Each Moment of a Happy Lover's Hour is Worth an Age of Dull and Common Life

Dear Diary:

You know I have a thing for Restoration and Eighteenth-Century drama. The Rover, The Man of Mode, She Stoops to Conquer, Polly Honeycomb - just to name a few. The genre of libertine is so fascinatingly delicious and painfully realistic that I can't resist relating myself to the tragic heroines in these plays.

In The Rover by Alphr Behn, the highest-class town beauty and female prostitude, Angelica, has never loved a man before, but she falls for a cheap, soon-to-be-married playboy, Willmore, and agrees to sleep with him for free. When Willmore is about to take another woman as his lawfully wedded wife, Angelica points a pistol at him with unspeakable rage and uttermost disappointment. Willmore, the man who roves from bed to bed, surprisingly offers to pay her for her services, yet Angelica refuses.
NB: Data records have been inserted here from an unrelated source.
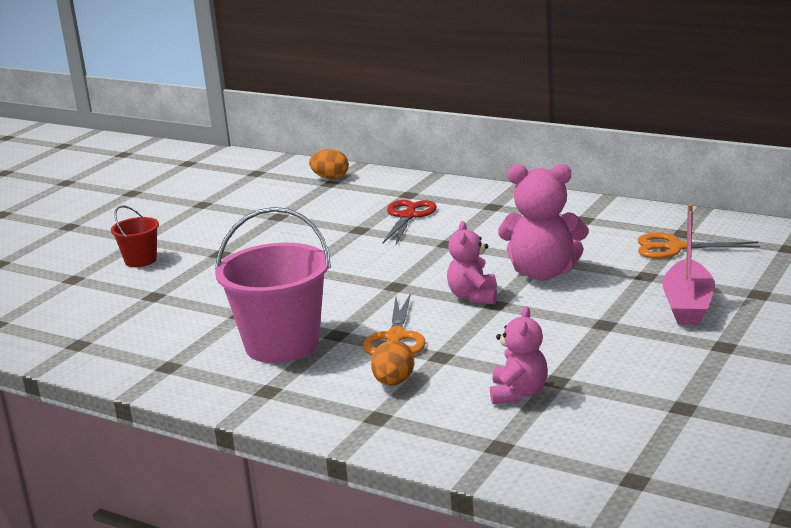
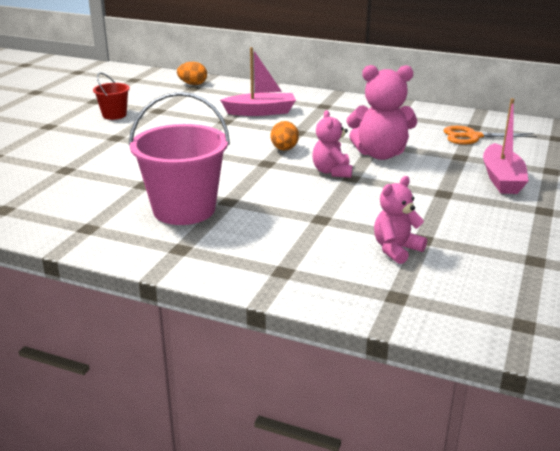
camera: 10 degrees left, 5 degrees up
red bucket [111,205,159,267] -> red bucket moved to [93,72,130,120]
orange scissors [363,293,426,355] -> none
orange egg [371,340,414,386] -> orange egg moved to [271,121,299,151]
red scissors [382,200,437,245] -> pink boat [220,47,296,116]
pink teddy bear [490,306,548,404] -> pink teddy bear turned 135 degrees counterclockwise [374,176,427,264]

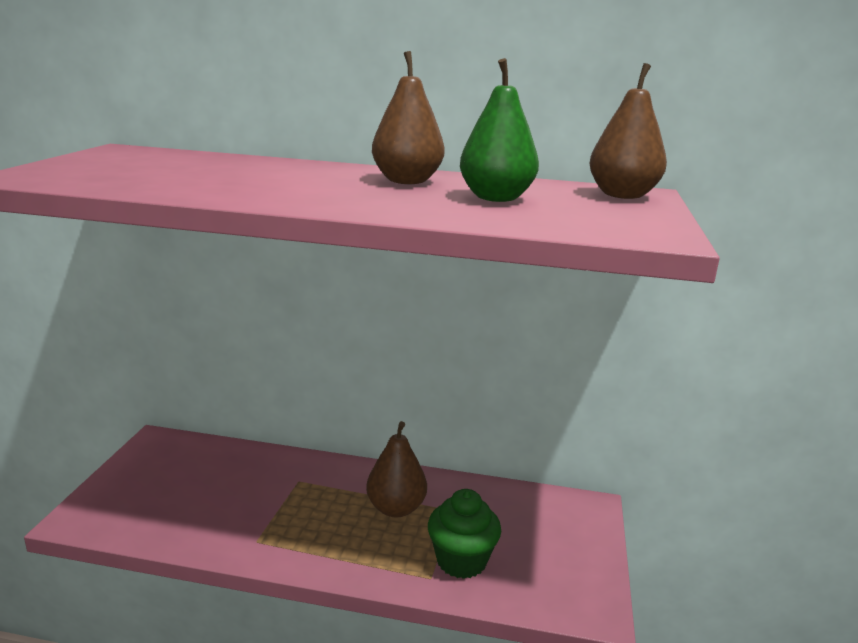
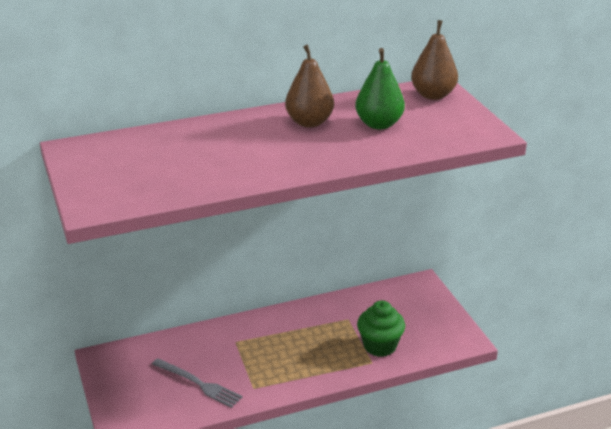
camera: 30 degrees left, 10 degrees up
brown pear [366,421,427,517] -> none
none -> grey fork [152,358,242,408]

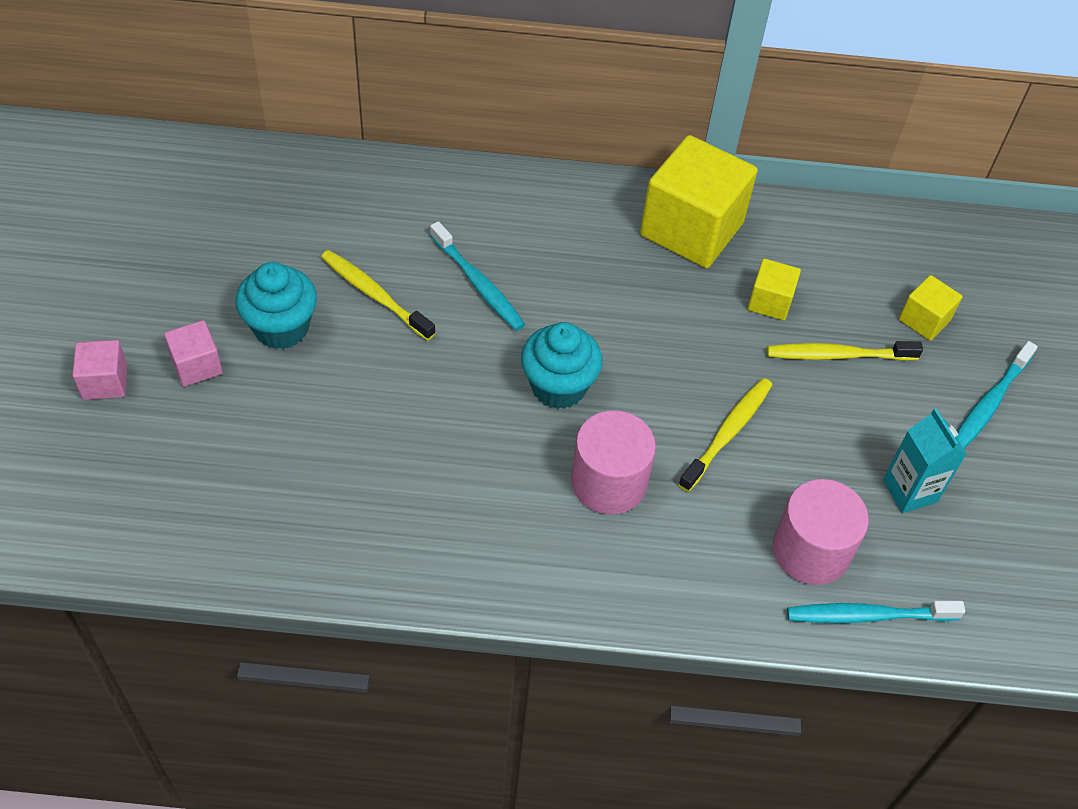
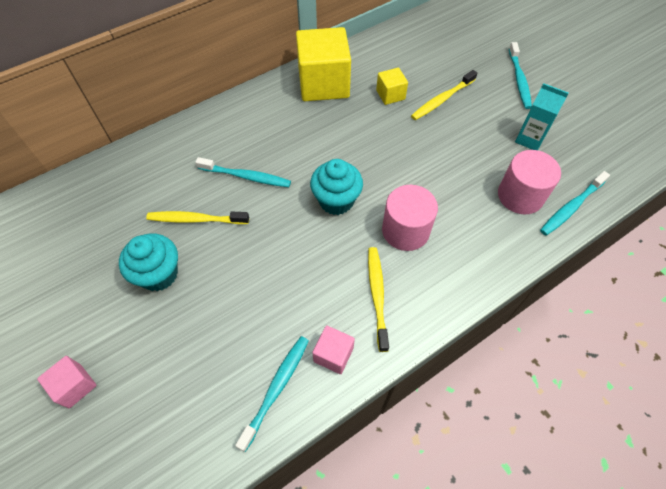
camera: 35 degrees left, 5 degrees up
pink cube [164,320,223,387] -> pink cube moved to [312,325,355,374]
yellow toothbrush [678,378,772,492] -> yellow toothbrush moved to [368,247,389,352]
yellow cube [899,275,963,341] -> none
none -> turquoise toothbrush [235,336,309,452]

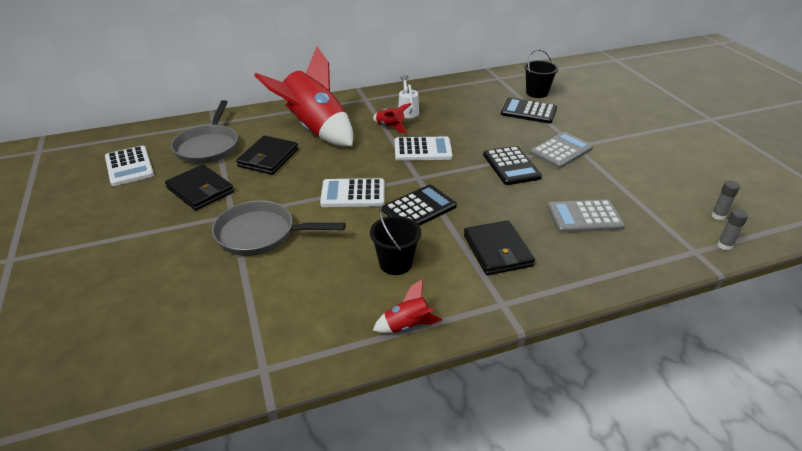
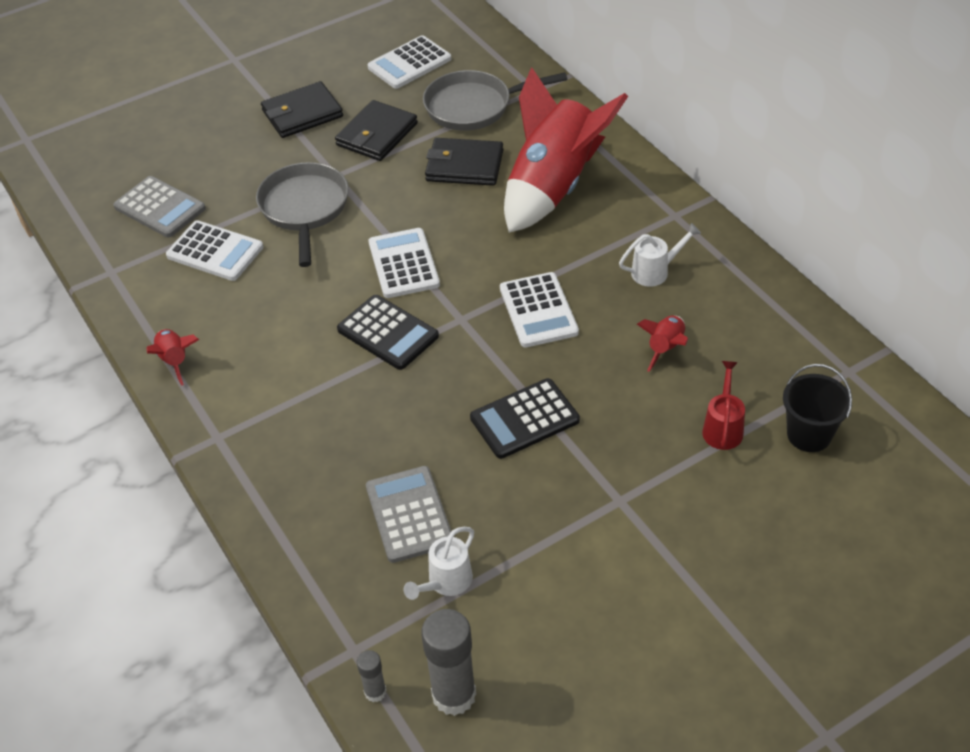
camera: 80 degrees right, 10 degrees up
black bucket [370,209,421,275] -> none
red rocket [373,103,411,133] -> red rocket moved to [637,316,688,372]
black wallet [464,220,535,275] -> black wallet moved to [261,81,343,138]
black calculator [501,98,557,124] -> red watering can [702,361,745,450]
grey calculator [530,132,593,168] -> grey calculator moved to [113,176,206,237]
grey glue stick [711,181,740,220] -> grey glue stick [421,609,476,716], size x1.98
none -> white calculator [166,220,263,281]
none -> white watering can [404,527,474,600]

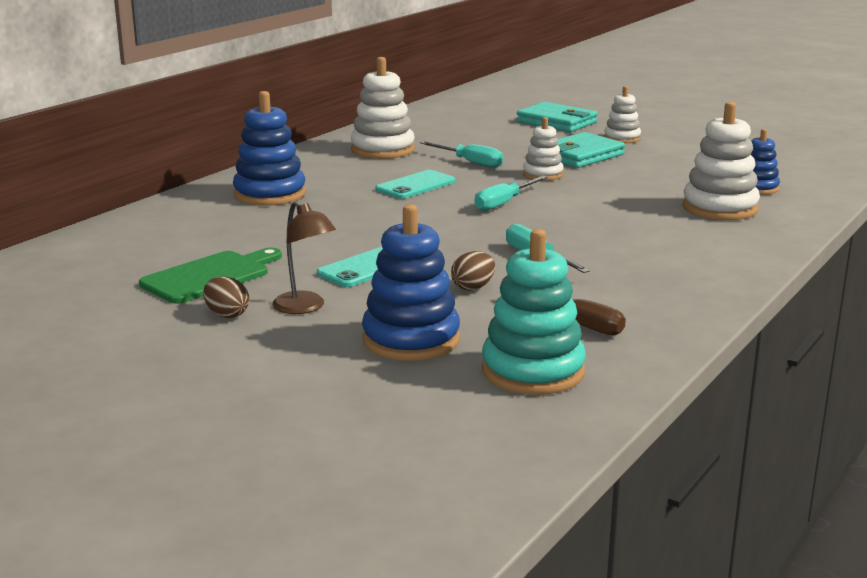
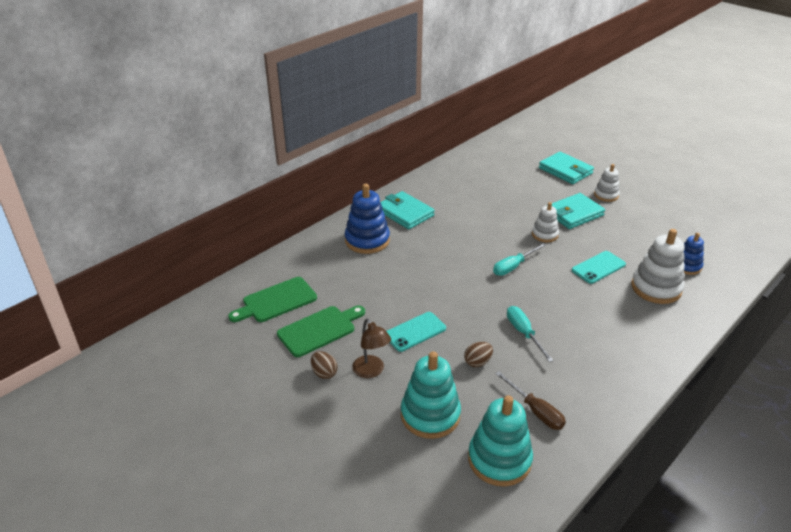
camera: 10 degrees right, 15 degrees up
white stacking toy [351,57,415,159] -> none
blue stacking toy [362,204,460,361] -> turquoise stacking toy [401,351,461,439]
turquoise phone [375,170,456,199] -> turquoise phone moved to [572,251,626,284]
turquoise screwdriver [420,141,504,168] -> none
none -> green cutting board [228,277,317,322]
none -> turquoise wallet [380,191,435,229]

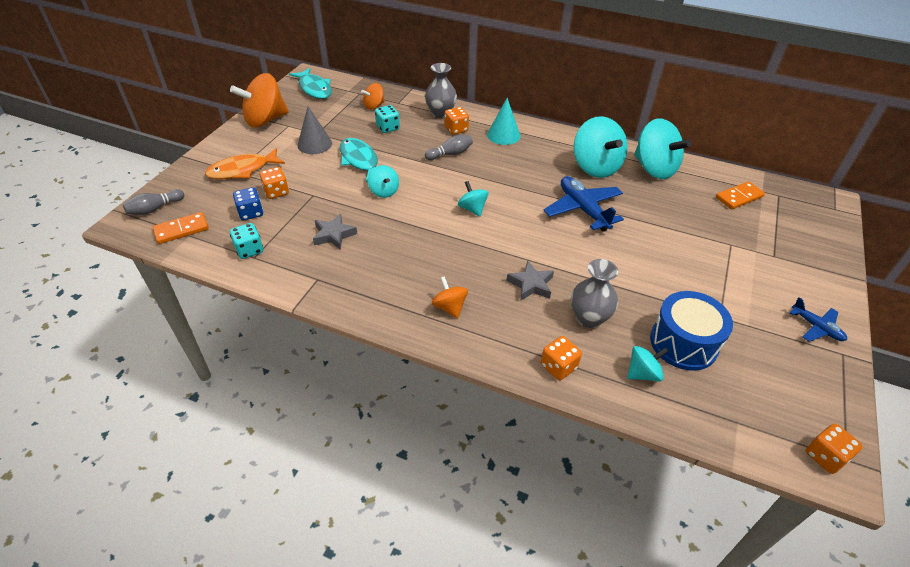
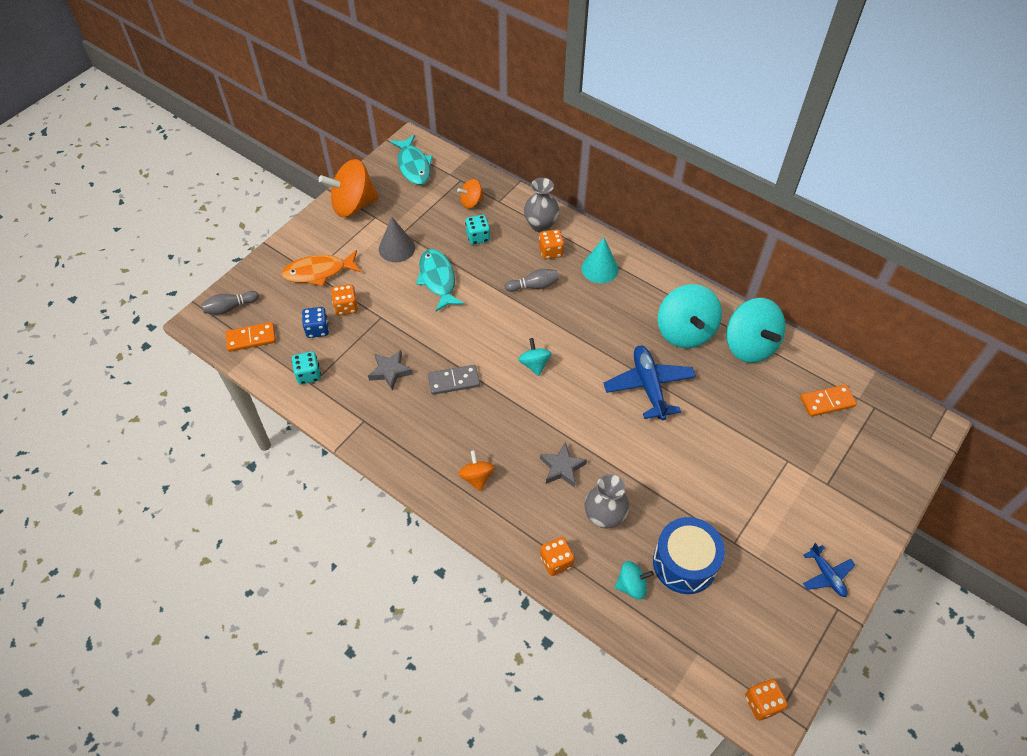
camera: 15 degrees right, 10 degrees up
turquoise spinning top [368,165,399,198] -> none
none -> grey domino [428,365,480,395]

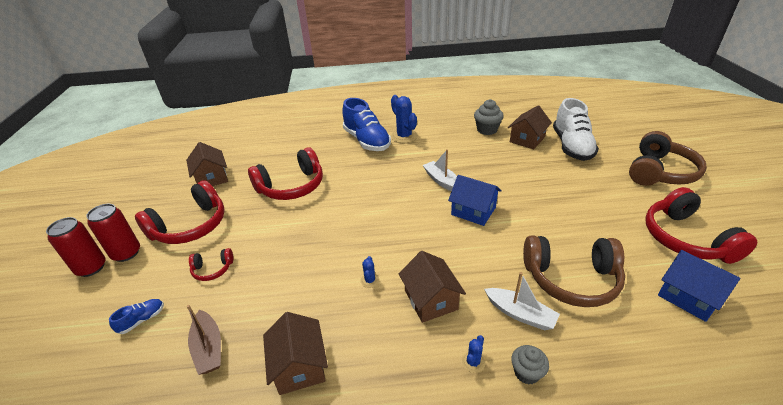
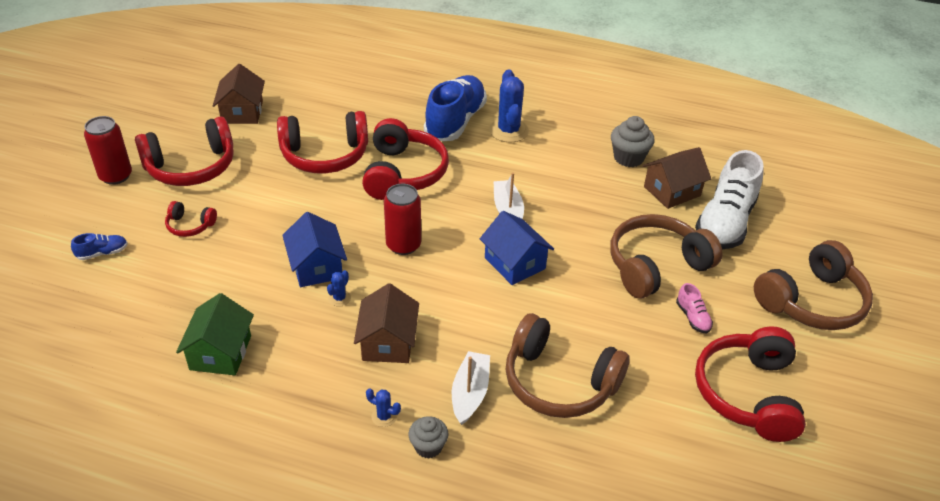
camera: 20 degrees right, 5 degrees up
red can [46,217,106,277] -> red can moved to [384,184,421,255]
brown boat [187,305,221,375] -> none
brown house [263,312,328,395] -> green house [176,293,254,375]
blue shoe [342,98,391,151] -> blue shoe turned 150 degrees counterclockwise [424,75,487,141]
blue cactus [462,335,485,373] -> blue cactus turned 60 degrees clockwise [366,389,401,427]
white boat [484,272,560,330] -> white boat turned 135 degrees counterclockwise [452,351,490,425]
blue house [658,250,740,322] -> blue house moved to [282,212,347,287]
none -> red headphones [362,118,449,200]
none -> brown headphones [610,214,723,299]
none -> pink shoe [676,283,713,333]

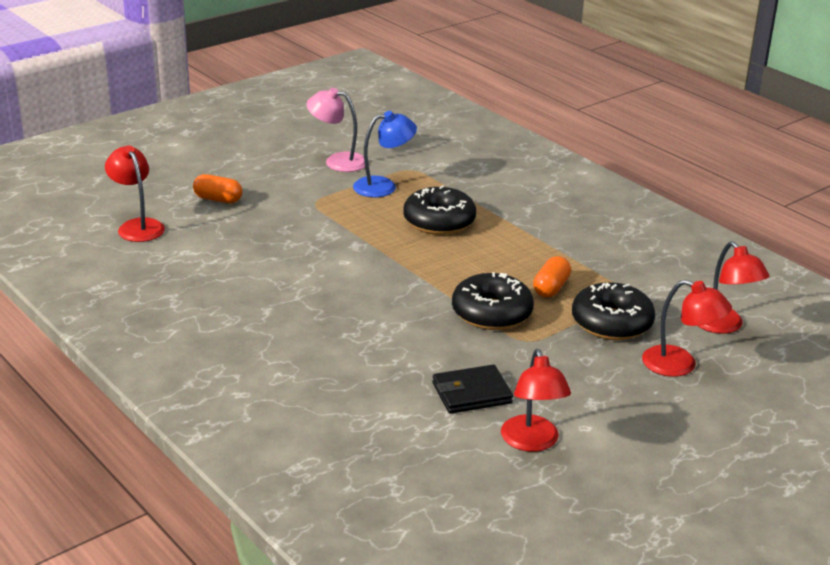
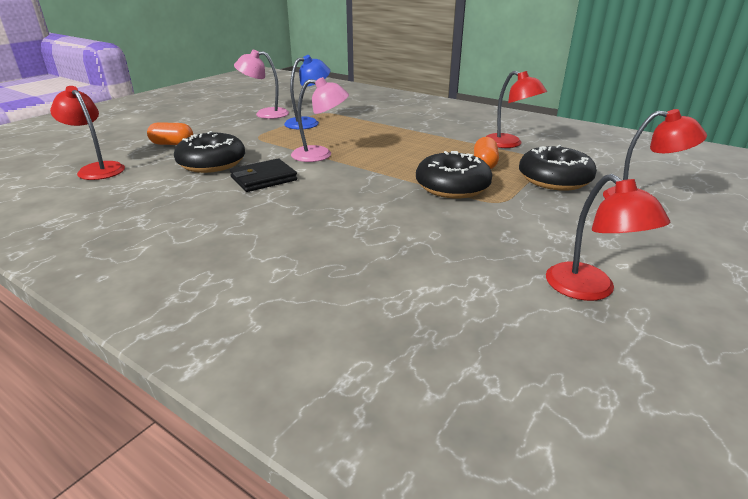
camera: 15 degrees left, 0 degrees up
black donut [403,185,476,235] -> black donut moved to [174,131,245,173]
black wallet [432,365,513,414] -> black wallet moved to [230,159,297,192]
red lamp [698,241,770,334] -> red lamp moved to [486,71,547,148]
none -> pink lamp [291,77,349,162]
No amount of money could mend her broken heart and erase her deepest regrets.

In She Stoops to Conquer by Olive Goldsmith, the main female character, Kate, is a well-mannered, intelligent woman. Her father arranges her to marry Charles, who suffers from shyness around women of decent classes. However, he transforms into a charming, lecherous rogue when he is around women of low classes. Kate then masquerades as a bar maid in order to get to know him. Charles falls in love with her and plans to live happily ever after with her. He cannot love the real Kate. He can only love the Kate in disguise. In order to win the man's affection, Kate cannot be who she is and must degrade herself.

There is no sinner like a young saint.